Let’s Rewrite the Story
Let’s rewrite the story of people who live with disabilities. Let’s start with blue skies and possibilities; not deficits and limitations. A person born is a possibility; a great life force that enters the world to make it different. They are not born different; they make the world different by being uniquely gifted. Let’s see people in a new light; the light of their abilities and qualities.
Why is it hard to look at person who has a disability and not stare at the disability? Years of social programming caused distorted thinking. If you were born before 1930 the distortion is thick, often too thick to see beyond. My mom has a huge heart of gold but at 84 is unable to stop using the ‘R’ word or believing in segregation. It was the norm in her day for society to judge parents and send children away to residential schools; to hide the disability (along with the person) out of sight. So-called normal people would not have to stare at the disability or slow down to look at the beauty of the people they were condemning to a life of limitation. It was accepted and expected that parents would send their children away to be cared for at an institution and often these children were forgotten. It was considered kind to the parents and safe for the vulnerable.
A letter from a grandmother, Victoria Glover, who wrote an editorial to the Toronto Star in 1948, galvanized parents – who knew better – and soon began to meet together. She wrote: “… I think it is time something was done for parents, who, from a sense of faith and hope… want to keep [their children] at home, living a normal life. These are real parents, only asking a little aid and encouragement… may the Ontario government help them and their children…”
Access to education and services were the mobilizing issues of the day. Gradually, parents formed local associations and then provincial associations to advocate with governments and coordinate efforts across communities (www.cacl.ca). The Community Living movement was sparked in Parry Sound 54 years ago by local pioneers George McInnis, Dr. Daley (who was presented with the Queen’s Diamond Jubilee Medal recognizing his community involvement as a founding member of Community Living in West Parry Sound), Marg Matthews and others.
The ideological pendulum on developmental services swung through the 60’s, 70’s and 80’s from full segregation and isolation, to full inclusion. As the pendulum swung, families received more and more social services and funding from the government and they experienced great relief. In 1948 Victoria Glover asked for government aid and rallied enough support to cause a huge tide of change that benefitted people with a developmental disabled and their families. Local sheltered workshops and special schools allowed family members to live at home and provided a safe place to go to during the day; it was a vast improvement from institutions and the degrading stigma of prior years.
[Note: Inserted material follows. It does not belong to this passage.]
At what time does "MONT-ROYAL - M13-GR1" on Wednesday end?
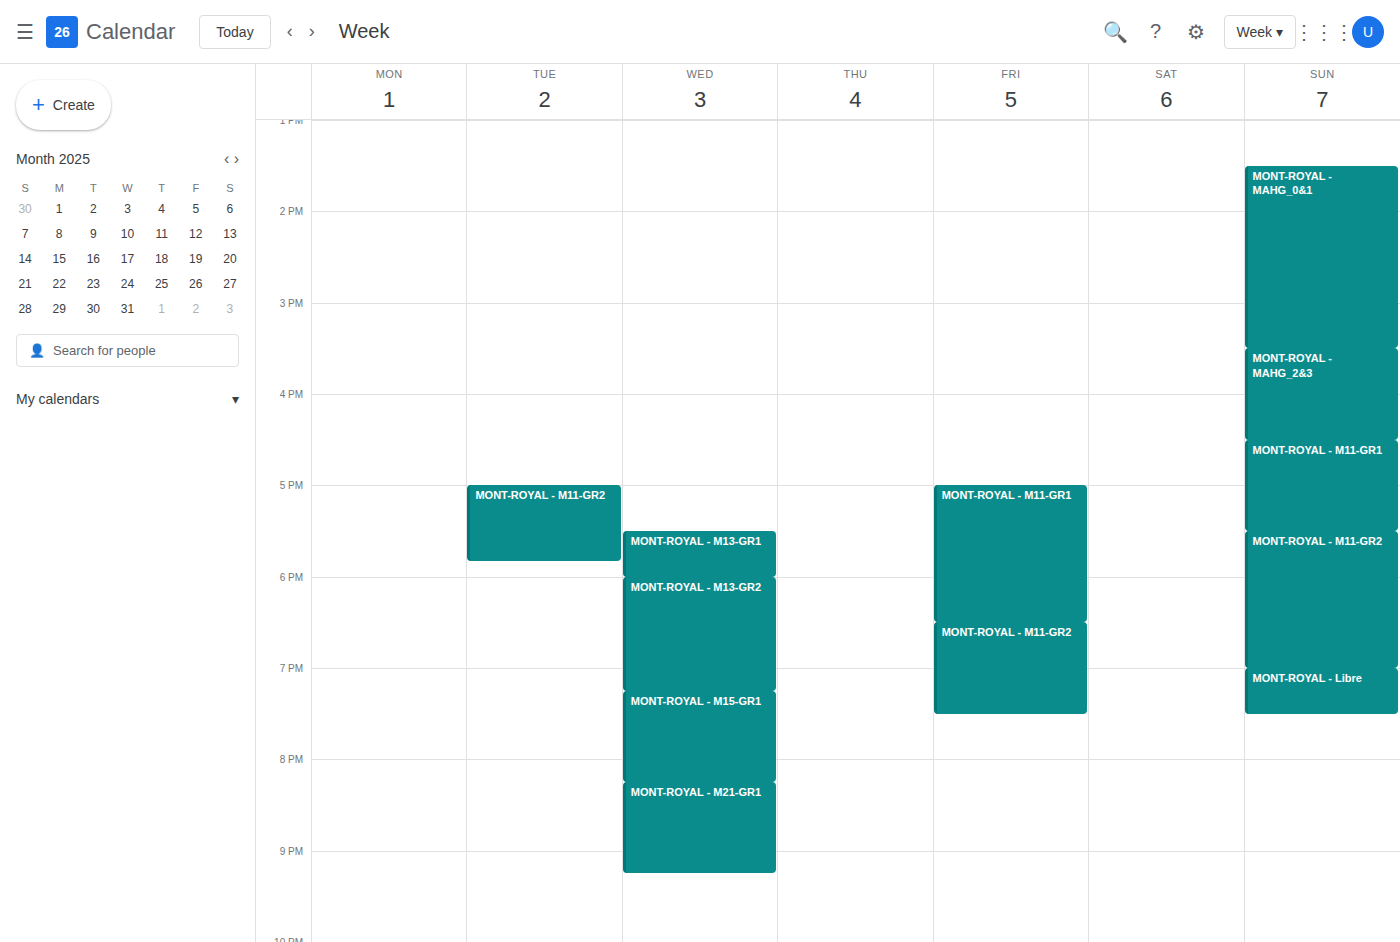
6:00 PM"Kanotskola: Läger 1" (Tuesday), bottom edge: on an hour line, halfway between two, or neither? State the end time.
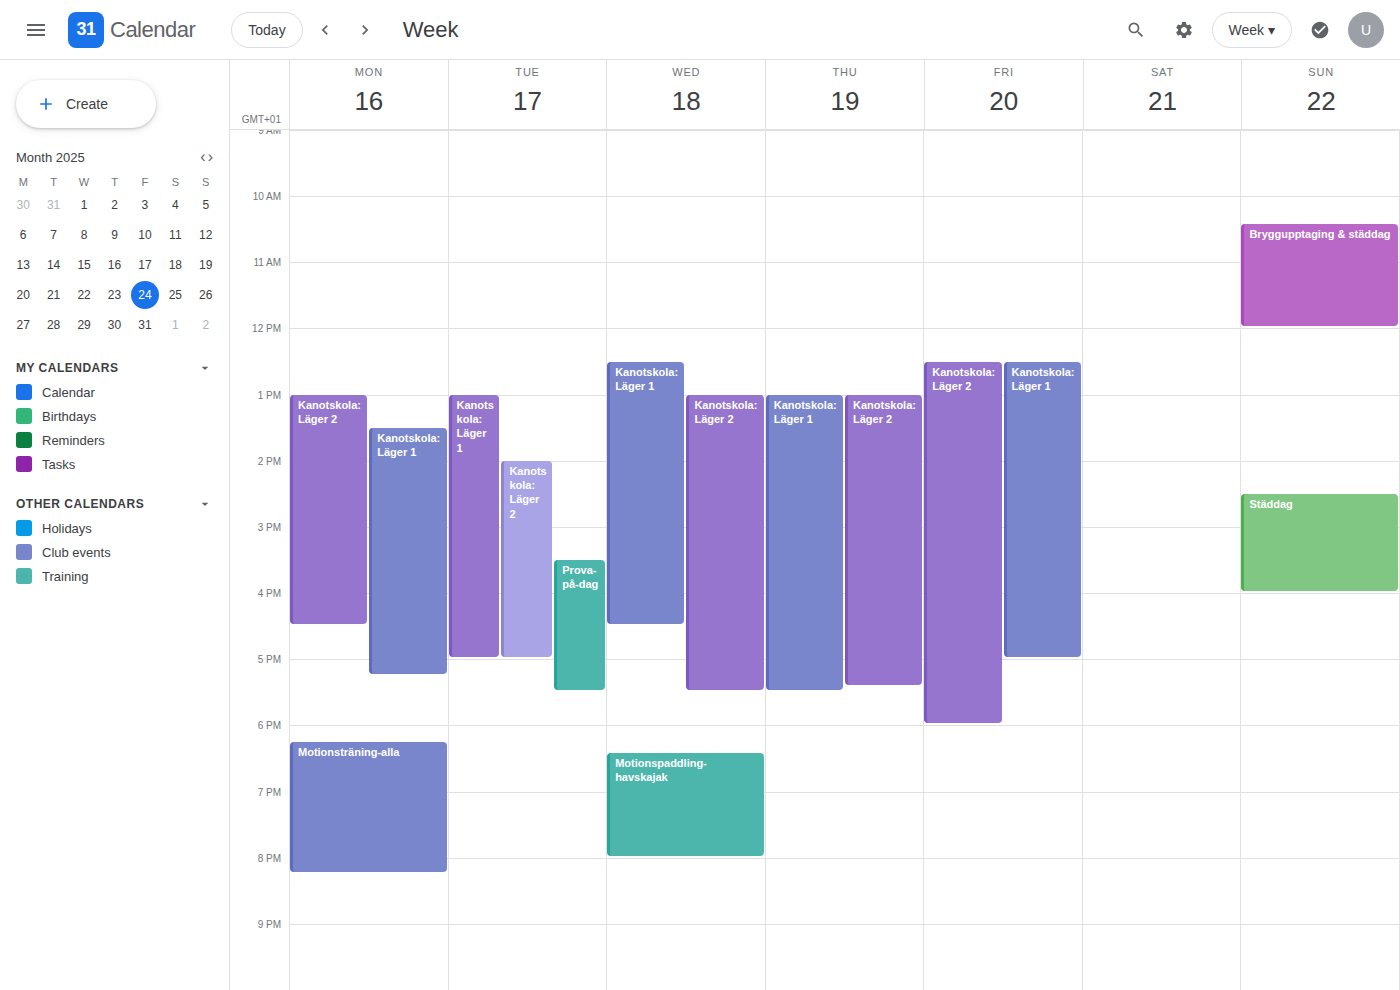
5:00 PM -- exactly on the 5 PM line.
Families were grateful and social service workers were awesome, creative and kind. Is this where we want the story to end; have we reached the pinnacle of success when it comes to full social inclusion for people who have a developmental disability?
Due to several generations of significant social assistance by government intervention, some people have become dependent on government money, group residences, paid support workers, and people continue to carry the burden of a deficit mentality commonly accepted as the truth about them. But it is not true.
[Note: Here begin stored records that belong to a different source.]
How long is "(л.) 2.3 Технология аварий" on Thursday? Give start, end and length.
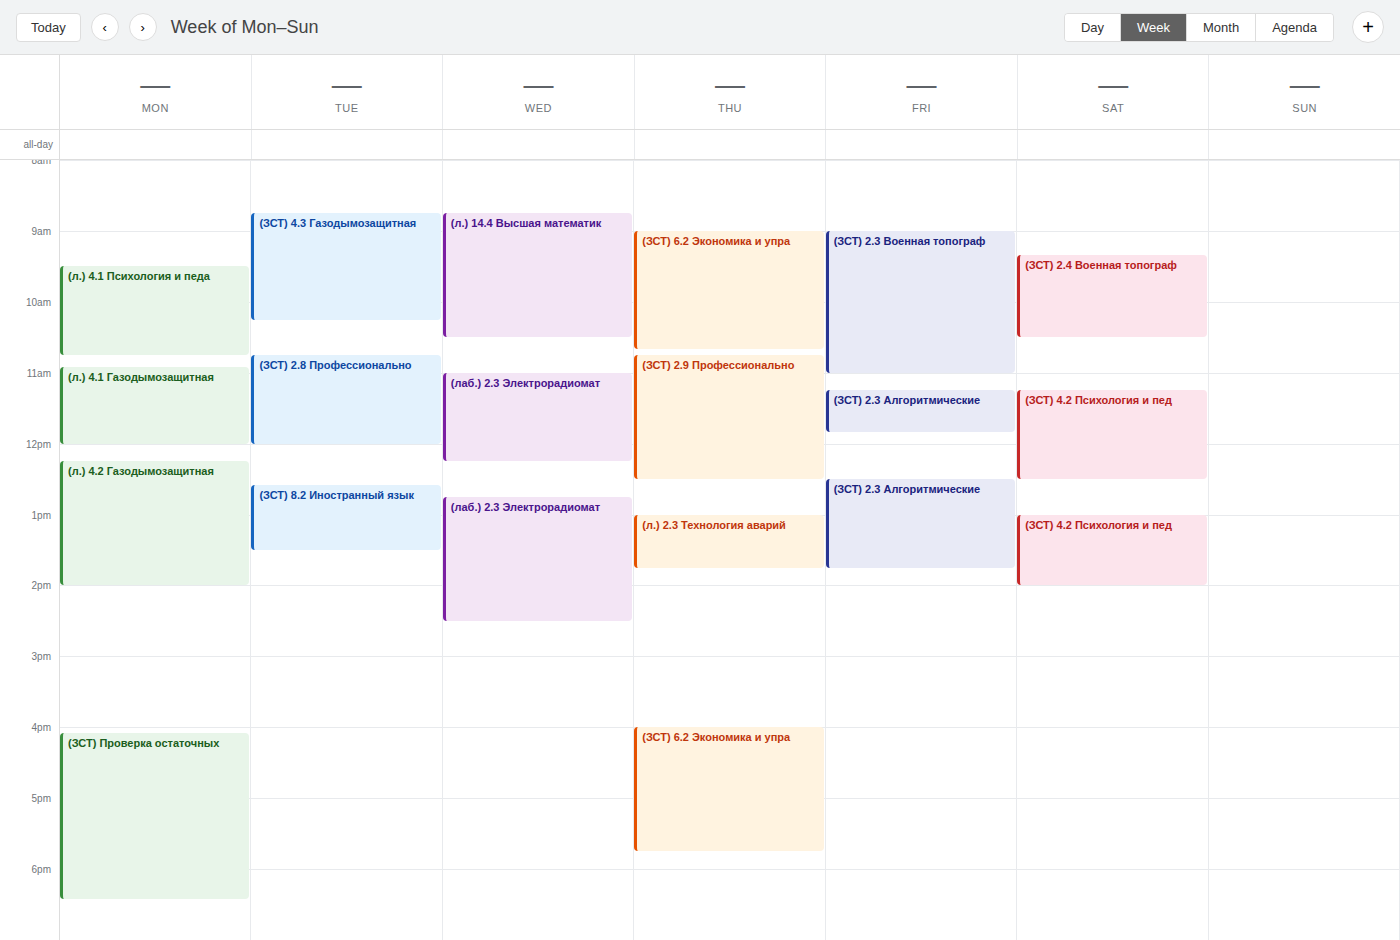
1:00 PM to 1:45 PM, 45 minutesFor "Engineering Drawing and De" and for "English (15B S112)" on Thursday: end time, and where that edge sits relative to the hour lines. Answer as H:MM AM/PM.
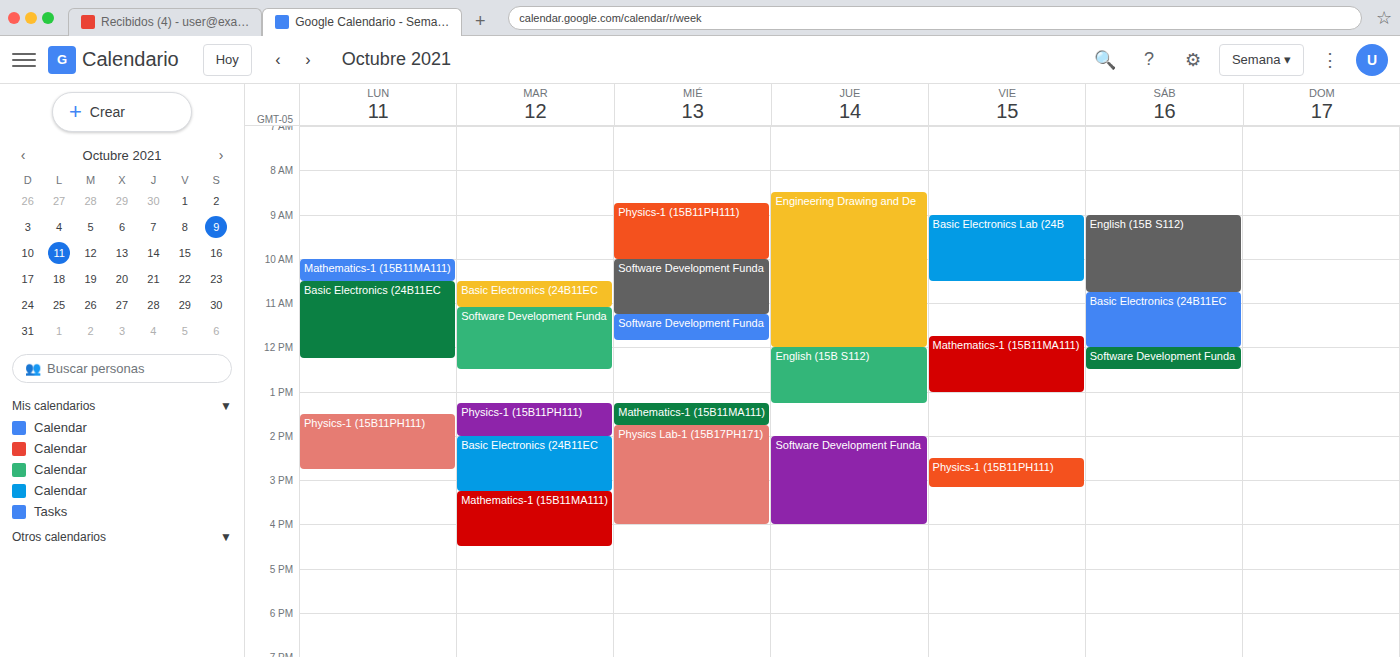
"Engineering Drawing and De": 12:00 PM, exactly on the 12 PM line. "English (15B S112)": 1:15 PM, neither: a quarter of the way from the 1 PM line to the 2 PM line.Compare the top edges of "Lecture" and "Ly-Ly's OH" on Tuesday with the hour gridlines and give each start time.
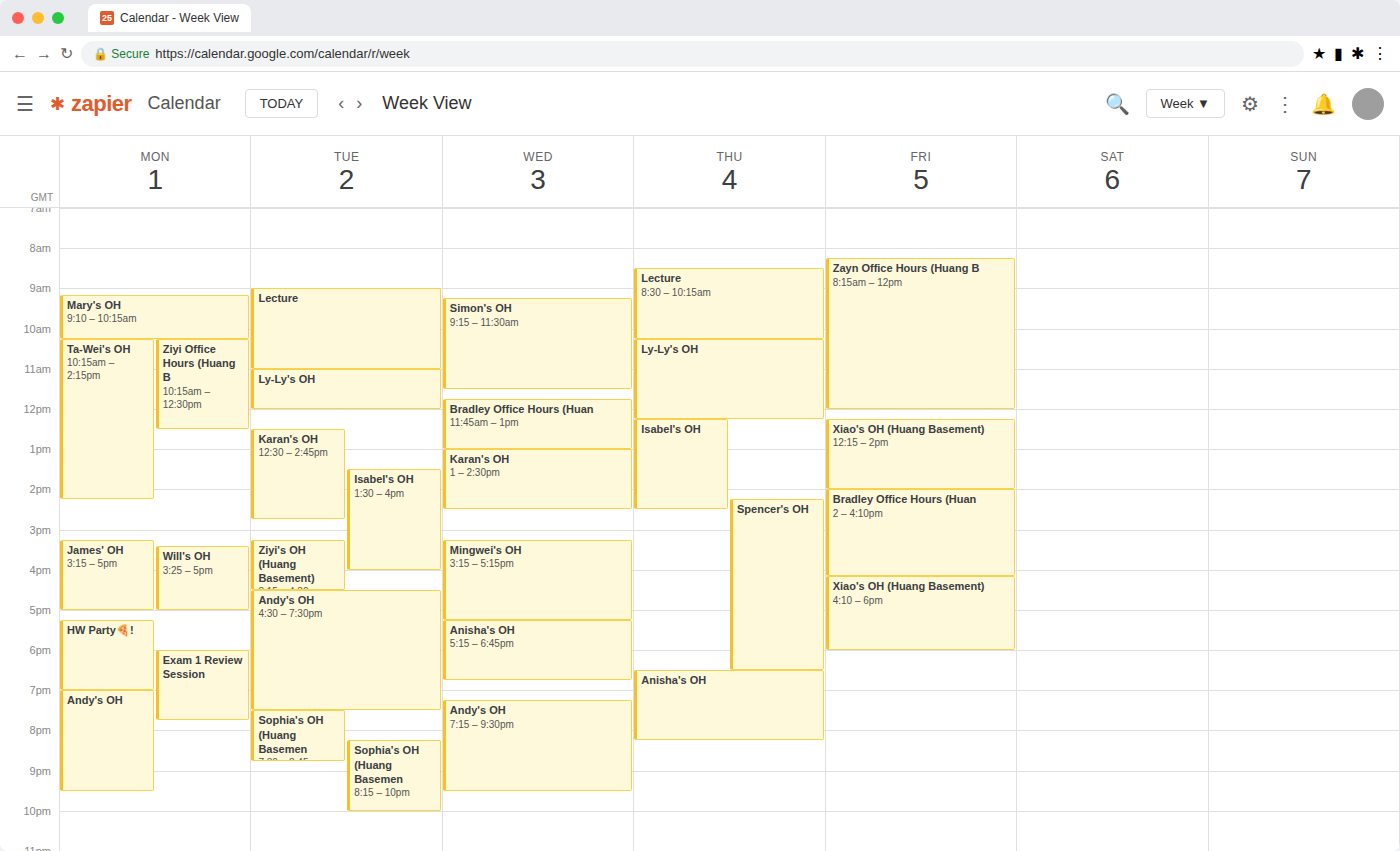
"Lecture": 9:00 AM, exactly on the 9 AM line. "Ly-Ly's OH": 11:00 AM, exactly on the 11 AM line.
There is a vast difference between government “social” services and community support, friendship, inclusion, and equality. The government does not live next door to a person who loves to shovel the snow off your car for five dollars and greets your pet with intense pleasure; that person is a neighbor. The government creates laws and policy demanding accessibility and inclusion but often has hiring practices that are so cumbersome as not to permit the hiring of people with developmental disabilities. It is local business people who see the potential benefits of hiring a reliable worker who loves their job with a passion and has Down syndrome. It is community friendship that actualizes inclusion, not charity. Can we slow down enough to take in the beauty of another person’s ability and unique quality when they do not speak or cannot walk? Can we see their ability to communicate through art, behaviour, and with assistive devices? Can we learn how to stop staring at the disability and honestly befriend a person with different abilities?
A new generation of students are graduating who attended school with peers who have a range of ability and have learned that everyone is worthy of friendship. The working environment is changing as youth who have all types of abilities work together to contribute to communities. Housing people with developmental disabilities no longer needs to be government run, group subsidized and segregated, but rather living arrangements can be made within the community that are based on individual needs.
The community living movement still advocates for full inclusion, is still alive, but we need to change the conversation and ignite a new phase of the revolution. The new wave is not about a person looking to offer charity, or a paid staff person supporting people or a medical person diagnosing the future of a child; these people are important but they are not the ones who will be the spark for change in 2016. If you are an employer, a neighbour, a community member, or a family member who sees the person, then YOU are the spark that can ignite change and open the world up to a person who lives with a disability caused by something that happened to alter their development. You are a person who believes that people are not born different; that they make the world different by being born uniquely gifted.
So ask yourself: how do you see yourself in another person’s story?